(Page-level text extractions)
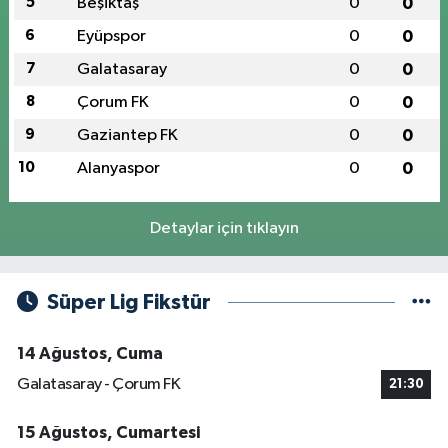
5
Beşiktaş
0
0
6
Eyüpspor
0
0
7
Galatasaray
0
0
8
Çorum FK
0
0
9
Gaziantep FK
0
0
10
Alanyaspor
0
0
Detaylar için tıklayın
Süper Lig Fikstür
14 Ağustos, Cuma
Galatasaray - Çorum FK
21:30
15 Ağustos, Cumartesi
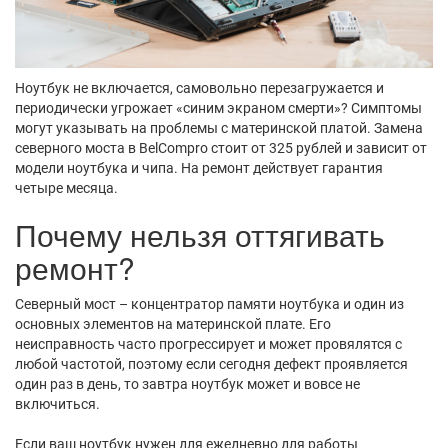
Ноутбук не включается, самовольно перезагружается и
периодически угрожает «синим экраном смерти»? Симптомы
могут указывать на проблемы с материнской платой. Замена
северного моста в BelCompro стоит от 325 рублей и зависит от
модели ноутбука и чипа. На ремонт действует гарантия
четыре месяца.
Почему нельзя оттягивать
ремонт?
Северный мост – концентратор памяти ноутбука и один из
основных элементов на материнской плате. Его
неисправность часто прогрессирует и может провялятся с
любой частотой, поэтому если сегодня дефект проявляется
один раз в день, то завтра ноутбук может и вовсе не
включиться.
Если ваш ноутбук нужен для ежедневно для работы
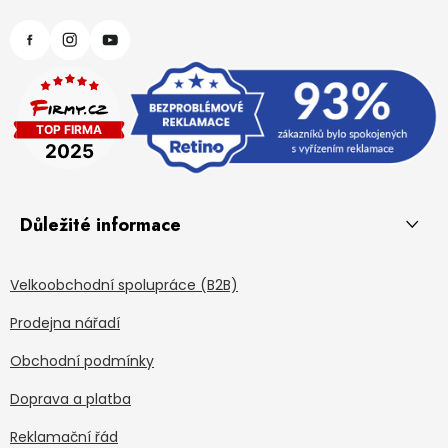
Důležité informace
Velkoobchodní spolupráce (B2B)
Prodejna nářadí
Obchodní podmínky
Doprava a platba
Reklamační řád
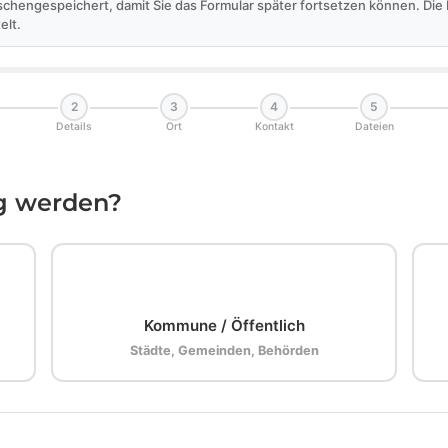
schengespeichert, damit Sie das Formular später fortsetzen können. Di
elt.
2
3
4
5
Details
Ort
Kontakt
Dateien
ig werden?
🏛️
Kommune / Öffentlich
Städte, Gemeinden, Behörden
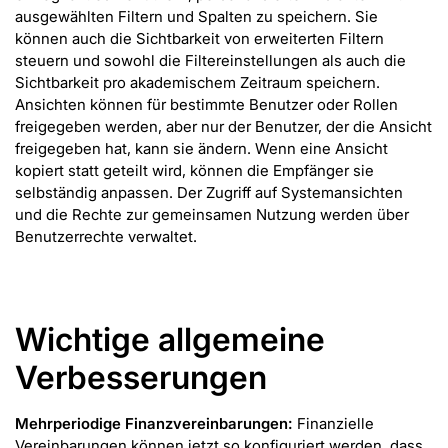
ausgewählten Filtern und Spalten zu speichern. Sie
können auch die Sichtbarkeit von erweiterten Filtern
steuern und sowohl die Filtereinstellungen als auch die
Sichtbarkeit pro akademischem Zeitraum speichern.
Ansichten können für bestimmte Benutzer oder Rollen
freigegeben werden, aber nur der Benutzer, der die Ansicht
freigegeben hat, kann sie ändern. Wenn eine Ansicht
kopiert statt geteilt wird, können die Empfänger sie
selbständig anpassen. Der Zugriff auf Systemansichten
und die Rechte zur gemeinsamen Nutzung werden über
Benutzerrechte verwaltet.
Wichtige allgemeine
Verbesserungen
Mehrperiodige Finanzvereinbarungen:
Finanzielle
Vereinbarungen können jetzt so konfiguriert werden, dass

■ What you are asked to do
The answer is the lines above from the one with "Velkoobchodní spolupráce (B2B)" to the one with "freigegeben werden, aber", set down exactly, with no pictures.

■ Exercise solution
Velkoobchodní spolupráce (B2B)
Prodejna nářadí
Obchodní podmínky
Doprava a platba
Reklamační řád
schengespeichert, damit Sie das Formular später fortsetzen können. Di
elt.
2
3
4
5
Details
Ort
Kontakt
Dateien
ig werden?
🏛️
Kommune / Öffentlich
Städte, Gemeinden, Behörden
ausgewählten Filtern und Spalten zu speichern. Sie
können auch die Sichtbarkeit von erweiterten Filtern
steuern und sowohl die Filtereinstellungen als auch die
Sichtbarkeit pro akademischem Zeitraum speichern.
Ansichten können für bestimmte Benutzer oder Rollen
freigegeben werden, aber nur der Benutzer, der die Ansicht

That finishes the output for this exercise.